● What is expected
Could you print all of the data below again, exactly?
#####
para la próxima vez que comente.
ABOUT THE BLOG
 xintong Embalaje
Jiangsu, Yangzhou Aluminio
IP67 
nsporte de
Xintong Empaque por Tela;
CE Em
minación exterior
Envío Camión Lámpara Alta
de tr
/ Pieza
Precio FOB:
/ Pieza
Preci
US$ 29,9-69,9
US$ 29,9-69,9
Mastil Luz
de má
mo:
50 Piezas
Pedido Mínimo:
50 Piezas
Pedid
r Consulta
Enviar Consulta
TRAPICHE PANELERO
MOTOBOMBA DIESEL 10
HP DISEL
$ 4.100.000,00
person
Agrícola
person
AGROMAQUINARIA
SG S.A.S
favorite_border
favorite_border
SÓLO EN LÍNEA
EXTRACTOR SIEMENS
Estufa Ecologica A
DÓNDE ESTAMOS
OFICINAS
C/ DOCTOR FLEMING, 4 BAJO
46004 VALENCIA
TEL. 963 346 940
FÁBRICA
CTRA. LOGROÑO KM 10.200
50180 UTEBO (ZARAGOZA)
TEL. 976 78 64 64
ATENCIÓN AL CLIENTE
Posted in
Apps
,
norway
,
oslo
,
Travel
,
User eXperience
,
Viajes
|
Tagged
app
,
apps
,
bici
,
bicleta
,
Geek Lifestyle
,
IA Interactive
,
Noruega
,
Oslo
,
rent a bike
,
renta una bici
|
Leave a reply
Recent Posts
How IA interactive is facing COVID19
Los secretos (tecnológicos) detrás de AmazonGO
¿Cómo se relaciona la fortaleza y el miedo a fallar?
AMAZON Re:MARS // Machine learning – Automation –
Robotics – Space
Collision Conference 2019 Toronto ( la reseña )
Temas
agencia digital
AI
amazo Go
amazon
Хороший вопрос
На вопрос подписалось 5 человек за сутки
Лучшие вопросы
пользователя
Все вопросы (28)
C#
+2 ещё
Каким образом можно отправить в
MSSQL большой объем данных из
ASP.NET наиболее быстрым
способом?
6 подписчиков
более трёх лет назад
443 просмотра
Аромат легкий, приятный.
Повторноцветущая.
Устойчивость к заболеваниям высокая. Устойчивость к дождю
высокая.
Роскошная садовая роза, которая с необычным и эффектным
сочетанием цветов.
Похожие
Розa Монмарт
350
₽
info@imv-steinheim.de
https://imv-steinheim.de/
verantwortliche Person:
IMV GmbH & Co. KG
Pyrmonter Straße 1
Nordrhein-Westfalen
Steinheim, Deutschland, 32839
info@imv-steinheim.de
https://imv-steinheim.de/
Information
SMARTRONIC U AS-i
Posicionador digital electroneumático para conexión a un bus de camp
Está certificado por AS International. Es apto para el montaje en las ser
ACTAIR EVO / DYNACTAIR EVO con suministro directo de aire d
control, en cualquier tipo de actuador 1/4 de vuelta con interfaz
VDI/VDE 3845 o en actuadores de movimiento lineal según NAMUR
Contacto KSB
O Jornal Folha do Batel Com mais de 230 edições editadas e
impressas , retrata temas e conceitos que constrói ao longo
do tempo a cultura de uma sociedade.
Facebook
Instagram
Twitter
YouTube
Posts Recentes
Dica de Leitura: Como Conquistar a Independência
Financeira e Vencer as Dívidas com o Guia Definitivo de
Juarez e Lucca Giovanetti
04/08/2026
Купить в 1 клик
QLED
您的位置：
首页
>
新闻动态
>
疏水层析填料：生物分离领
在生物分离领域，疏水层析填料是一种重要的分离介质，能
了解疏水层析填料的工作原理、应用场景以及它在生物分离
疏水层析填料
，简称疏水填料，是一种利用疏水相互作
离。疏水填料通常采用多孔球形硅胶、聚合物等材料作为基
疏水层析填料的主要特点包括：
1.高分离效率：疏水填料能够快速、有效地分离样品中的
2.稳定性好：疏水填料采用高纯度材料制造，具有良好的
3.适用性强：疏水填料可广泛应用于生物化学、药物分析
#####
● Answer to this exercise
para la próxima vez que comente.
ABOUT THE BLOG
 xintong Embalaje
Jiangsu, Yangzhou Aluminio
IP67 
nsporte de
Xintong Empaque por Tela;
CE Em
minación exterior
Envío Camión Lámpara Alta
de tr
/ Pieza
Precio FOB:
/ Pieza
Preci
US$ 29,9-69,9
US$ 29,9-69,9
Mastil Luz
de má
mo:
50 Piezas
Pedido Mínimo:
50 Piezas
Pedid
r Consulta
Enviar Consulta
TRAPICHE PANELERO
MOTOBOMBA DIESEL 10
HP DISEL
$ 4.100.000,00
person
Agrícola
person
AGROMAQUINARIA
SG S.A.S
favorite_border
favorite_border
SÓLO EN LÍNEA
EXTRACTOR SIEMENS
Estufa Ecologica A
DÓNDE ESTAMOS
OFICINAS
C/ DOCTOR FLEMING, 4 BAJO
46004 VALENCIA
TEL. 963 346 940
FÁBRICA
CTRA. LOGROÑO KM 10.200
50180 UTEBO (ZARAGOZA)
TEL. 976 78 64 64
ATENCIÓN AL CLIENTE
Posted in
Apps
,
norway
,
oslo
,
Travel
,
User eXperience
,
Viajes
|
Tagged
app
,
apps
,
bici
,
bicleta
,
Geek Lifestyle
,
IA Interactive
,
Noruega
,
Oslo
,
rent a bike
,
renta una bici
|
Leave a reply
Recent Posts
How IA interactive is facing COVID19
Los secretos (tecnológicos) detrás de AmazonGO
¿Cómo se relaciona la fortaleza y el miedo a fallar?
AMAZON Re:MARS // Machine learning – Automation –
Robotics – Space
Collision Conference 2019 Toronto ( la reseña )
Temas
agencia digital
AI
amazo Go
amazon
Хороший вопрос
На вопрос подписалось 5 человек за сутки
Лучшие вопросы
пользователя
Все вопросы (28)
C#
+2 ещё
Каким образом можно отправить в
MSSQL большой объем данных из
ASP.NET наиболее быстрым
способом?
6 подписчиков
более трёх лет назад
443 просмотра
Аромат легкий, приятный.
Повторноцветущая.
Устойчивость к заболеваниям высокая. Устойчивость к дождю
высокая.
Роскошная садовая роза, которая с необычным и эффектным
сочетанием цветов.
Похожие
Розa Монмарт
350
₽
info@imv-steinheim.de
https://imv-steinheim.de/
verantwortliche Person:
IMV GmbH & Co. KG
Pyrmonter Straße 1
Nordrhein-Westfalen
Steinheim, Deutschland, 32839
info@imv-steinheim.de
https://imv-steinheim.de/
Information
SMARTRONIC U AS-i
Posicionador digital electroneumático para conexión a un bus de camp
Está certificado por AS International. Es apto para el montaje en las ser
ACTAIR EVO / DYNACTAIR EVO con suministro directo de aire d
control, en cualquier tipo de actuador 1/4 de vuelta con interfaz
VDI/VDE 3845 o en actuadores de movimiento lineal según NAMUR
Contacto KSB
O Jornal Folha do Batel Com mais de 230 edições editadas e
impressas , retrata temas e conceitos que constrói ao longo
do tempo a cultura de uma sociedade.
Facebook
Instagram
Twitter
YouTube
Posts Recentes
Dica de Leitura: Como Conquistar a Independência
Financeira e Vencer as Dívidas com o Guia Definitivo de
Juarez e Lucca Giovanetti
04/08/2026
Купить в 1 клик
QLED
您的位置：
首页
>
新闻动态
>
疏水层析填料：生物分离领
在生物分离领域，疏水层析填料是一种重要的分离介质，能
了解疏水层析填料的工作原理、应用场景以及它在生物分离
疏水层析填料
，简称疏水填料，是一种利用疏水相互作
离。疏水填料通常采用多孔球形硅胶、聚合物等材料作为基
疏水层析填料的主要特点包括：
1.高分离效率：疏水填料能够快速、有效地分离样品中的
2.稳定性好：疏水填料采用高纯度材料制造，具有良好的
3.适用性强：疏水填料可广泛应用于生物化学、药物分析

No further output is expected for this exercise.